Some caveats apply when using DefaultParentSelector:
- Child documents created by previous versions of the plugin will not be eligible for deletion, since they do not have routing signposts.
- Failure to delete a child due to missing routing signpost is not treated as a fatal error. A warning is logged and replication continues. This is because the signpost and the document it refers to cannot be deleted in a single atomic operation. It's possible for the signpost to be successfully deleted while the child deletion fails. When the replication attempt is repeated, the signpost document will no longer exist, and it will no longer be possible to route the child deletion request correctly.
- The routing signpost may live on a different Elasticsearch shard than the document it refers to. If the signpost's shard suffers data loss, it may become impossible for the plugin to delete the child document.
- Loading the signpost document will trigger an Elasticsearch index refresh if the child document was both created and deleted within the same index refresh interval.
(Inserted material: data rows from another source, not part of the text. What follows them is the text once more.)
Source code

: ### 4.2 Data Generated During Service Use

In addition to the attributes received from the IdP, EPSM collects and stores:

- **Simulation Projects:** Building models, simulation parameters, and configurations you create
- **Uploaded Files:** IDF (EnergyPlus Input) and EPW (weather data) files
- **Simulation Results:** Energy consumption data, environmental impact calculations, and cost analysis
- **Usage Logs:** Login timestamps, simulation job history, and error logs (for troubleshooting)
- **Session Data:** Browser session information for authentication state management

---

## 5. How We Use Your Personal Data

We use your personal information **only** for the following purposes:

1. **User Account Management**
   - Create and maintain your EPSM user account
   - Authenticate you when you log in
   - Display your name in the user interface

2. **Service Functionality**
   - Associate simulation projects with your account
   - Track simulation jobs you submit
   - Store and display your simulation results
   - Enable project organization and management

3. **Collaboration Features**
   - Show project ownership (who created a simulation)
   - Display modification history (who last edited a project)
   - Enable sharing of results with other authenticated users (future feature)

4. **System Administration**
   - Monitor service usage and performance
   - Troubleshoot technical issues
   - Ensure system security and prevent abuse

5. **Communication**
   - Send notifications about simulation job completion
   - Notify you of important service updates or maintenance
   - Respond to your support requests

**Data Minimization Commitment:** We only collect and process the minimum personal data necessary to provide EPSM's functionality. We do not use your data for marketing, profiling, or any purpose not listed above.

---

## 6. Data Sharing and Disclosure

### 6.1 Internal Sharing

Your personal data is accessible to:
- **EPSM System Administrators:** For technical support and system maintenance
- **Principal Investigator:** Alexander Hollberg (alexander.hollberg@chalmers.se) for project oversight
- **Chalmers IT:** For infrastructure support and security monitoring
It's fine if this happens occasionally, but constant rapid-fire creation and deletion may cause Elasticsearch performance issues associated with too-frequent refreshing.
The alternative approach of using a query to locate the child documents (instead of using signpost documents) was considered, but it suffers from issues with document visibility. Documents only appear in query results after they have been indexed, and it's not practical to wait, or to force a refresh every time a document is deleted. The signposts, on the other hand, can be fetched by ID with a multi-get request regardless of whether they have been indexed yet.